* **Your goal**
Your answer should be the lines below from the one holding "102 179 14.73" through the one holding "776 17 23.42", copied exactly and with nothing else.

* **Saved data entries**
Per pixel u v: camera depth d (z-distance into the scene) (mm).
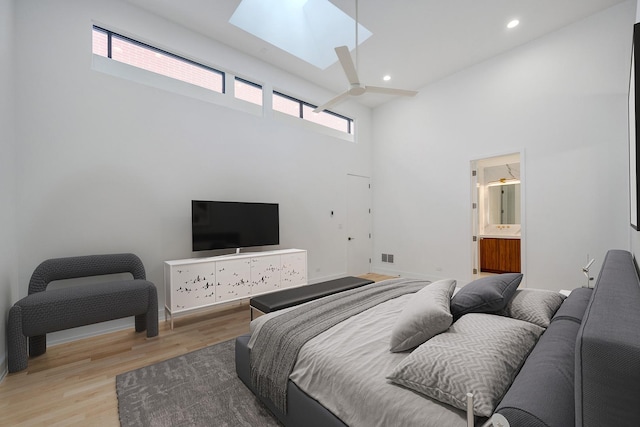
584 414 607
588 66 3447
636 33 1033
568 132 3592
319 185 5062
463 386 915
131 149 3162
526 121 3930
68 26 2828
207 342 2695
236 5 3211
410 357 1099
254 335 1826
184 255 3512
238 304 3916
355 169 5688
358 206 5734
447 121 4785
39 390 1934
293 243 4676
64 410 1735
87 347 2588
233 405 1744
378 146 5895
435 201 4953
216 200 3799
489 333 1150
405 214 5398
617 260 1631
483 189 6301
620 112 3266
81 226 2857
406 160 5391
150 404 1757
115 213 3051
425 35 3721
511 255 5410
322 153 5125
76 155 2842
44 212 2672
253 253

...

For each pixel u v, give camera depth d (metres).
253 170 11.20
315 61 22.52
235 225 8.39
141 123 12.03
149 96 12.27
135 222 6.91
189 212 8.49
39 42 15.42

==

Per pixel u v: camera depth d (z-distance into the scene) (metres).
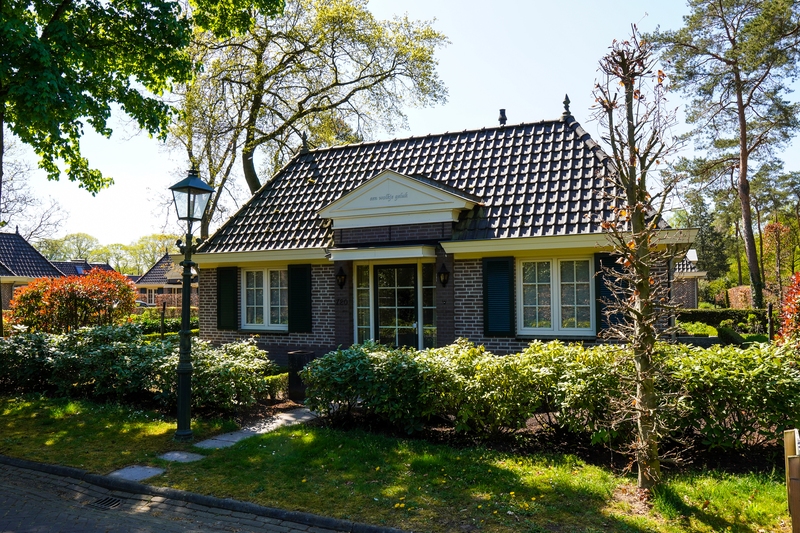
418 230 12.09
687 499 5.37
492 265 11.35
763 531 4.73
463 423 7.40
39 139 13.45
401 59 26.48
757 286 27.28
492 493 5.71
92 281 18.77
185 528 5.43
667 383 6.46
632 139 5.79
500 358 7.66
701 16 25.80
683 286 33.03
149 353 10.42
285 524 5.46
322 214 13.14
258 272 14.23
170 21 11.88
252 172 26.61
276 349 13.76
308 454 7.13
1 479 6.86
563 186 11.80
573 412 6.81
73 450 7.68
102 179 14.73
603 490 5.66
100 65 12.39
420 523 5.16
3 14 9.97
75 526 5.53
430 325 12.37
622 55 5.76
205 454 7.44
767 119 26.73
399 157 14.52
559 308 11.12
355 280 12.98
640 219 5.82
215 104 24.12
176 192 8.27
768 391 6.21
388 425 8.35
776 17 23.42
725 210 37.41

* **Written response**
102 179 14.73
603 490 5.66
100 65 12.39
420 523 5.16
3 14 9.97
75 526 5.53
430 325 12.37
622 55 5.76
205 454 7.44
767 119 26.73
399 157 14.52
559 308 11.12
355 280 12.98
640 219 5.82
215 104 24.12
176 192 8.27
768 391 6.21
388 425 8.35
776 17 23.42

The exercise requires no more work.